= Peter Sliker =

American opera singer (1925–2010)

Peter Sliker (June 7, 1925 – June 25, 2010) was an American operatic bass-baritone who had a lengthy career performing at the Metropolitan Opera from 1961 through 1989. He specialized in portraying comprimario roles and was admired for his comic timing. He has appeared on several Live from the Metropolitan Opera broadcasts and Metropolitan Opera radio broadcasts.

==Early life and education==
Born in Jersey City, New Jersey, to Harry and Ella Sliker, Sliker started studying music at a young age and began singing on local radio programs at the age of 7. After graduating from Henry Snyder High School, he enlisted in the United States Navy in 1942. He spent the majority of World War II serving in the Mumansk Run in the Northern part of the Atlantic Ocean. After the war, he took a job as a purser for the United States Lines shipping company; notably serving on the SS United States when it captured the trans-Atlantic speed record on 4 July 1952. In 1948 he married Myra Warren whom he later divorced.

While working for the United States Line, Sliker pursued university studies; first at Rutgers University and then Harvard University where he graduated Phi Beta Kappa with a bachelor's degree in languages in 1950. He concurrently studied music at the New England Conservatory where he graduated with a bachelor's degree in vocal performance in 1951. He then lived in Cuba for a year to study languages further, by this time already having mastered six languages.

==Singing career==
In 1958 Sliker made his debut at Carnegie Hall in a sold out concert of Bach chamber music where he performed cantata Tritt auf die Glaubensbahn, BWV 152 under the baton of Václav Nelhýbel. He returned to the recital hall at that concert house for his New York City recital debut on March 7, 1959 where he performed a program of Bach, Joseph Haydn, and Johann Rosenmüller works. The New York Times music critic John Briggs wrote of his performance: "Mr. Sliker revealed a resonant voice of good range and power, well in focus most of the time, smoothly and expressively handled, and with sufficient agility to negotiate the florid passages of the baroque music he performed. He made it evident that he is a performer with imagination, who understood quite well what the music on his program was about, and showed considerable skill in communicating it to his audience."

In 1959 Sliker joined the roster of singers at the New York City Opera where he appeared in a number of comprimario roles through 1961. He notably portrayed one of the Seven Deadly Sins in the world premiere of Hugo Weisgall's Six Characters in Search of an Author on April 26, 1959 and sang in the 1959 production and cast recording of Douglas Moore's The Ballad of Baby Doe with Beverly Sills in the title role.

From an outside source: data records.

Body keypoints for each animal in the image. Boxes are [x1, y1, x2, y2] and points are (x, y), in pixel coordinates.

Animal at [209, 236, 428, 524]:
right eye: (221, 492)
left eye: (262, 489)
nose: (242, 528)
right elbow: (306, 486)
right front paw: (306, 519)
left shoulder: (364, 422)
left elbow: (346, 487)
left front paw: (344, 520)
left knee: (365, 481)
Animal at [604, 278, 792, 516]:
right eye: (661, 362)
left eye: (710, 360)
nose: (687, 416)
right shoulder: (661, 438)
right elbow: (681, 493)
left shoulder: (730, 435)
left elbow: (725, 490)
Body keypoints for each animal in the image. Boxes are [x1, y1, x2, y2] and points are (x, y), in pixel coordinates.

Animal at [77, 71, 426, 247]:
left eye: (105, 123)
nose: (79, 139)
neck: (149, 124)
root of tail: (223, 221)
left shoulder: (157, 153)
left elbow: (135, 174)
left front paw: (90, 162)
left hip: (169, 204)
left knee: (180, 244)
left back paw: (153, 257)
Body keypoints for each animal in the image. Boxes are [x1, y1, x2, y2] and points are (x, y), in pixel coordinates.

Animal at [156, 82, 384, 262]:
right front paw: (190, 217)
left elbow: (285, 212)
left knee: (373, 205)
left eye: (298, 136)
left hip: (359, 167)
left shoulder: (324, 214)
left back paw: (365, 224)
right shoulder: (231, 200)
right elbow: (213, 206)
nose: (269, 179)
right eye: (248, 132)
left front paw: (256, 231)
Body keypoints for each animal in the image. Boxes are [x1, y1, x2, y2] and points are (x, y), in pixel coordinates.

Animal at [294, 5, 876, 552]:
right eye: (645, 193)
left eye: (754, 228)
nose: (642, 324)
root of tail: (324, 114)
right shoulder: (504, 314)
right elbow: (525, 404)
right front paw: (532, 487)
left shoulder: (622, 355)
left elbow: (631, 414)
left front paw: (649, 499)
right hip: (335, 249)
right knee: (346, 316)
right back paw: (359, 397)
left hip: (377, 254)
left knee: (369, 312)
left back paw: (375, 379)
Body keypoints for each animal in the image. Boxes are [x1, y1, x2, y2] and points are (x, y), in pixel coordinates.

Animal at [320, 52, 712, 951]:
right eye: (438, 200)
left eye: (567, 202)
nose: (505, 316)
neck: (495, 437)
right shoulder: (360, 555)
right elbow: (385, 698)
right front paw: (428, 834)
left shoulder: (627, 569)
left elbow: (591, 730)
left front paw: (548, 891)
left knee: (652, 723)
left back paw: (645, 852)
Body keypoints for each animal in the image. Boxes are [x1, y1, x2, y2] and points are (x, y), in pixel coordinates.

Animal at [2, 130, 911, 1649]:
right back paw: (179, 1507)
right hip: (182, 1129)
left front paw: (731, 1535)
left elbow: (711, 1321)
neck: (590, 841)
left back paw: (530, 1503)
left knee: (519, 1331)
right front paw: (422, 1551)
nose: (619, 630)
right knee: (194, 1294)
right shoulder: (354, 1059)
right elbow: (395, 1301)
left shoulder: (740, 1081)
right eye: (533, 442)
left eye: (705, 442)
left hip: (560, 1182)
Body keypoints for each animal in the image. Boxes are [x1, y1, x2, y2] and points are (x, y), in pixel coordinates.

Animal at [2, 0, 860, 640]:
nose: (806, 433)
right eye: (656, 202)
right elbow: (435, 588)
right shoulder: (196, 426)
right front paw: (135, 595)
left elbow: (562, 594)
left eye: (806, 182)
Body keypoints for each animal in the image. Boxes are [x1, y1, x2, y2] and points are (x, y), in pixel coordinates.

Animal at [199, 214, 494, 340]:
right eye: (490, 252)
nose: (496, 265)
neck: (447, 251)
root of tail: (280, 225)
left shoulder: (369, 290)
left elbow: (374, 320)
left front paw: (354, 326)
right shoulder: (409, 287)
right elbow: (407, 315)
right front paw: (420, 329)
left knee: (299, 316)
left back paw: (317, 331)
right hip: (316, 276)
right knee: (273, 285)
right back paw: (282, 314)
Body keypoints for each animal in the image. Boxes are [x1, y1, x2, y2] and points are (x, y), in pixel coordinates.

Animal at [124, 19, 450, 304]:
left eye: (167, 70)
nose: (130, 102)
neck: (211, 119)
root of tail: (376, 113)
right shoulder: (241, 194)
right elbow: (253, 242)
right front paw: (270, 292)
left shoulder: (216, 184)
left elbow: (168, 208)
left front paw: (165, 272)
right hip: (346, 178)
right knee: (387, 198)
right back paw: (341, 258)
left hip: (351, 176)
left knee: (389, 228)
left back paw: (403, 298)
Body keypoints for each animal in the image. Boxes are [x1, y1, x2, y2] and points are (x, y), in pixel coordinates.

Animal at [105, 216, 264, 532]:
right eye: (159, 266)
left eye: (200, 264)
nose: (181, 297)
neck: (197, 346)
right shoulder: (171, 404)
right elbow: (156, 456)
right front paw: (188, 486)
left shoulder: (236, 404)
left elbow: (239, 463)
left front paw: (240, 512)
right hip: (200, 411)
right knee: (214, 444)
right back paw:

In 1960 Sliker was a soloist in a performance of Wolfgang Amadeus Mozart's Litaniae de venerabili altaris sacramento with the Boston Symphony Orchestra under conductor Hugh Ross at the Tanglewood Music Festival.

In 1961 Sliker was invited by Rudolf Bing to join the roster of singers at the Metropolitan Opera. He made his debut with the company on November 29, 1961, as one of the noblemen in Richard Wagner's Lohengrin with Sándor Kónya in the title role, Ingrid Bjoner as Elsa, Margaret Harshaw as Ortrud, Randolph Symonette as Telramund, Jerome Hines as King Heinrich, and Joseph Rosenstock conducting. He appeared annually at the Met through 1989 in a large number of character roles, including Ambrogio in The Barber of Seville, a Croupier in Manon, Forester in Don Carlo, the Gardener in La traviata, the Guard in Rigoletto, Handsome in La Fanciulla del West, Jankel in Arabella, a Lackey in Der Rosenkavalier, the Sergeant in La Bohème, the Steersman in La Gioconda, and a Villager in Pagliacci. On September 16, 1966, he appeared as the Sentinel in the world premiere of Samuel Barber's Antony and Cleopatra for the opening of the new Metropolitan Opera House with Leontyne Price as Cleopatra and Justino Díaz as Anthony. On March 18, 1977 he sang the role of the Physician in the Met's first staging of Alban Berg's Lulu with Carole Farley in the title role. His final and 509th Met appearance was as Guccio in Puccini's Gianni Schicchi on December 16, 1989, with Bruno Pola in the title role, Hei-Kyung Hong as Lauretta, and James Levine conducting.

==Later life==
Sliker lived in retirement in Helena, Montana, at the Waterford retirement community. His last public performance was in Helena during the mid-1990s when he performed for a benefit concert at the Myrna Loy Center for the Performing and Media Arts. He died at the age of 86 in Helena and is buried at the Lower Valley Union Cemetery in Califon, New Jersey.